L’Agenzia delle Entrate aveva notificato ad un dottore commercialista un avviso di accertamento argomentando la maggiore pretesa tributaria con l’emissione delle relative fatture di un importo inferiore ai minimi tariffari, ma considerata l’abrogazione delle tariffe professionali, il parametro di riferimento utilizzato dall’Agenzia delle entrate era costituito dai compensi minimi indicati dall’associazione nazionale dei commercialisti. Nello specifico l’avviso di accertamento ha interessato l’Irpef, l’Irap e l’Iva. Secondo quanto eccepito dal professionista nel ricorso introduttivo, l’avviso di accertamento assoggettava ad imposizione compensi professionali non incassati. Inoltre, l’atto dell’Ufficio era fondato esclusivamente sul numero dei clienti assistiti.
Il giudice di primo grado ha accolto il ricorso introduttivo presentato dal professionista ritenendo come la maggiore pretesa tributaria non potesse essere fondata esclusivamente sul mero richiamo di meri parametri tariffari consigliati dall’associazione. L’Ufficio, però, ha presentato ricorso in appello affermando come l’accertamento analitico – presuntivo fosse fondato su elementi certi e, in particolare, sulla presunzione secondo cui non era possibile che un professionista prestasse le proprie competenze economiche senza percepire alcun corrispettivo o percependo compensi irrisori.
La Corte di Giustizia di secondo grado dell’Abruzzo ha rigettato il ricorso in appello eccependo l’utilizzo del metodo di accertamento analitico presuntivo. Infatti, tale metodologia di accertamento dovrebbe fondarsi su elementi di riscontro ben precisi che, se adeguatamente supportati, dovrebbero far emergere l’evasione. Tali elementi erano del tutto mancanti nella fattispecie in contestazione. Al contrario. La ricostruzione effettuata dall’Ufficio era fondata esclusivamente su una vaga e generica ricostruzione degli elementi contabili circa la presunta gratuità delle prestazioni. L’Agenzia delle entrate non ha quindi affatto dimostrato che talune prestazioni siano state rese in mancanza della corresponsione del relativo corrispettivo.
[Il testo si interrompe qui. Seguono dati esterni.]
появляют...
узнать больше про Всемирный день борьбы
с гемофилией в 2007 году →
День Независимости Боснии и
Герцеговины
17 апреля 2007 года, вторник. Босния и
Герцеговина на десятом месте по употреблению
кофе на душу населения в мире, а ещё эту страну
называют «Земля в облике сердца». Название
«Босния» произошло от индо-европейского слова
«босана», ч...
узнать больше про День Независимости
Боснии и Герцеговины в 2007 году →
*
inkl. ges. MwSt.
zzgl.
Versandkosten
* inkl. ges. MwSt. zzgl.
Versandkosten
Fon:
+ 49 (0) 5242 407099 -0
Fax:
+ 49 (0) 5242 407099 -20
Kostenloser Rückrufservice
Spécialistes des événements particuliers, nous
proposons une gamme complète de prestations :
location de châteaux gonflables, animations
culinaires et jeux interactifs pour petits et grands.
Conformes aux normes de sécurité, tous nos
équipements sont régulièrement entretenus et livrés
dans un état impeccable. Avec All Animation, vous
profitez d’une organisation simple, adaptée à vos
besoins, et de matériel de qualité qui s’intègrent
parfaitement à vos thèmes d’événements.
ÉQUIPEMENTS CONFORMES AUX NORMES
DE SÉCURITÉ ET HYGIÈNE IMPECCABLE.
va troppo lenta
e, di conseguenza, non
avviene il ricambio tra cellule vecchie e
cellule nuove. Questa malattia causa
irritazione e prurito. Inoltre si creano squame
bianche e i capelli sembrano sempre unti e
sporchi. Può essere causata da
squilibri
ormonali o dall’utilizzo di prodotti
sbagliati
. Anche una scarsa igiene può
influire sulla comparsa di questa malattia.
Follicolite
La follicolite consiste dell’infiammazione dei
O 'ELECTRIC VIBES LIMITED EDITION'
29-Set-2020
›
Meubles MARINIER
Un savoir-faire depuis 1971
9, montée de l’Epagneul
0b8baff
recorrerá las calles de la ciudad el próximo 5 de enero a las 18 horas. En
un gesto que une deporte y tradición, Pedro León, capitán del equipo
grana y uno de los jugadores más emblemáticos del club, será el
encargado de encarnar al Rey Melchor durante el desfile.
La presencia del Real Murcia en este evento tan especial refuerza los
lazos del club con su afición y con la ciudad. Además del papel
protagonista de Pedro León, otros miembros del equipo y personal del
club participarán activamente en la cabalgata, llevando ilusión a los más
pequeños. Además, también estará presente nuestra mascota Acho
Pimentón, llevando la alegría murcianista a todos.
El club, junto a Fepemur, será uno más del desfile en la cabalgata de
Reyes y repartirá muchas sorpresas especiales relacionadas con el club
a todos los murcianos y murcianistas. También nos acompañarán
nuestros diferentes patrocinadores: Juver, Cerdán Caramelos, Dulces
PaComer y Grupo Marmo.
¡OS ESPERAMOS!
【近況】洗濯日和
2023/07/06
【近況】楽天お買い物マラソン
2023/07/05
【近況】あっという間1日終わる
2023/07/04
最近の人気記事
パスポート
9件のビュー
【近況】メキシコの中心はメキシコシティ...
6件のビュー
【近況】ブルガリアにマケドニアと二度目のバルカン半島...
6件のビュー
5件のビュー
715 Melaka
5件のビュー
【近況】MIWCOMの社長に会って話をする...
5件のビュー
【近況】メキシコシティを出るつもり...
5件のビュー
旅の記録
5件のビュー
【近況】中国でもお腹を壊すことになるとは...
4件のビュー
Diversamente, il professionista ha fornito la prova che gli importi fatturati, non erano relativi a prestazione rese gratuitamente. Conseguentemente, l’attività di accertamento, secondo la Corte di Giustizia, non poteva essere genericamente fondata sul fatto che i compensi fatturati erano inferiori ai minimi indicati da un’associazione professionale. In buona sostanza, secondo quanto precisato dal giudice di merito, la fatturazione di un corrispettivo inferiore ai minimi tariffari non può costituire, da solo, un elemento presuntivo di evasione dell’imposta. Ciò in quanto le tariffe indicate dagli Ordini professionali costituiscono esclusivamente elaborazioni statistiche. Conseguentemente, non possono costituire un elemento idoneo e sufficiente per legittimare un accertamento analitico induttivo che, al contrario, deve essere supportato da elementi ben più rigorosi rispetto ai predetti minimi. Pertanto, nel caso in esame, l’Agenzia delle entrate avrebbe dovuto fornire ulteriori elementi per considerare fondata la maggiore pretesa impositiva e tale circostanza non è affatto avvenuta.
La decisione dei giudici di merito è ampiamente condivisibile anche se la stessa sembra porsi in contrasto con l’orientamento della Corte di Cassazione, ed in particolare con la sentenza n. 6527/2013 anche se piuttosto risalente.